The Fantasticks: About the Show
Created by Tom Jones and Harvey Schmidt, The Fantasticks is a funny and romantic musical about a boy, a girl, and their two fathers who try to keep them apart. The narrator, El Gallo, asks the audience to use their imagination and follow him into a world of moonlight and magic. The boy and the girl fall in love, grow apart, and finally find their way back to each other after realizing the truth in El Gallo's words, that "without a hurt, the heart is hollow."

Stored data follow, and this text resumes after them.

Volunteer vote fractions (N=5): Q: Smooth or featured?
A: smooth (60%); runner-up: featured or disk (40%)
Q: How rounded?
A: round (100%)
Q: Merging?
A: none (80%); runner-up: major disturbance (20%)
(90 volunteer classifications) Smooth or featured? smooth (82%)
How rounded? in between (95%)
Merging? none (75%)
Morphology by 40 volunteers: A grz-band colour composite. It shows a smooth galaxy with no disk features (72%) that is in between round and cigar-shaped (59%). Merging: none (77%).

The Fantasticks is loosely based off Les Romanesques by French dramatist Edmond Rostand, more famously known as the playwright of Cyrano de Bergerac. The plot draws from several romantic stories, including the story of Pyramus and Thisbe from Shakespeare's A Midsummer Night's Dream. Schmidt and Jones initially tried to make the story about two ranches, one Anglo and one Spanish, but were forced to throw everything away after facing an early deadline. Elements of the original production drew from various sources. The role of El Gallo as omniscient narrator came from the use of an "invisible" Property Man in the Chinese Theatre. The choice to use the actors in a commedia dell'arte style came from a City Center production of Goldoni's A Servant of Two Masters. Jones was also greatly inspired by Shakespeare's poetry and tried to use his notions of verse, ending couplets, and a unifying image.

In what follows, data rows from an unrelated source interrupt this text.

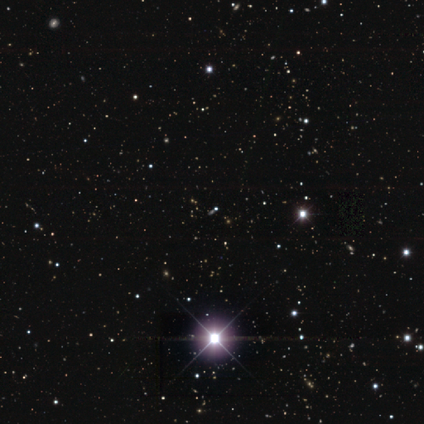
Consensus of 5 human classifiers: A star or artifact, not a galaxy (100%).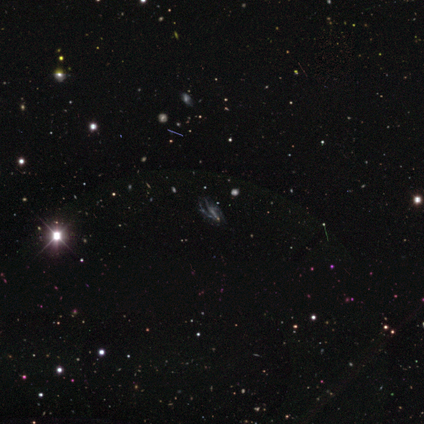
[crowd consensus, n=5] Smooth or featured? 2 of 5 (40%, tied with star or artifact) said featured or disk. Edge-on disk? 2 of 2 (100%) said no. Bar? 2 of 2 (100%) said no. Spiral arms? 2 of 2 (100%) said no. Bulge size? 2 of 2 (100%) said small. Merging? 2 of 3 (67%) said none.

The Fantasticks was originally written as a one act play that premiered at Barnard College for one week in August of 1959. Once reworked, it then moved to New York and opened on May 3, 1960 at the Sullivan Street Playhouse in Greenwich Village. The original cast included Jerry Orbach, Rita Gardner, Kenneth Nelson, and librettist Tom Jones under a pseudonym. The show's original production ran until January 13, 2002, having performed an astounding 42 years and over 17,000 performances. Due to popular demand, an Off-Broadway revival of The Fantasticks opened in August 2006 at the Jerry Orbach Theatre in the Snapple Theater Center in New York City where it continues to run. The musical celebrated its 50th anniversary in 2010.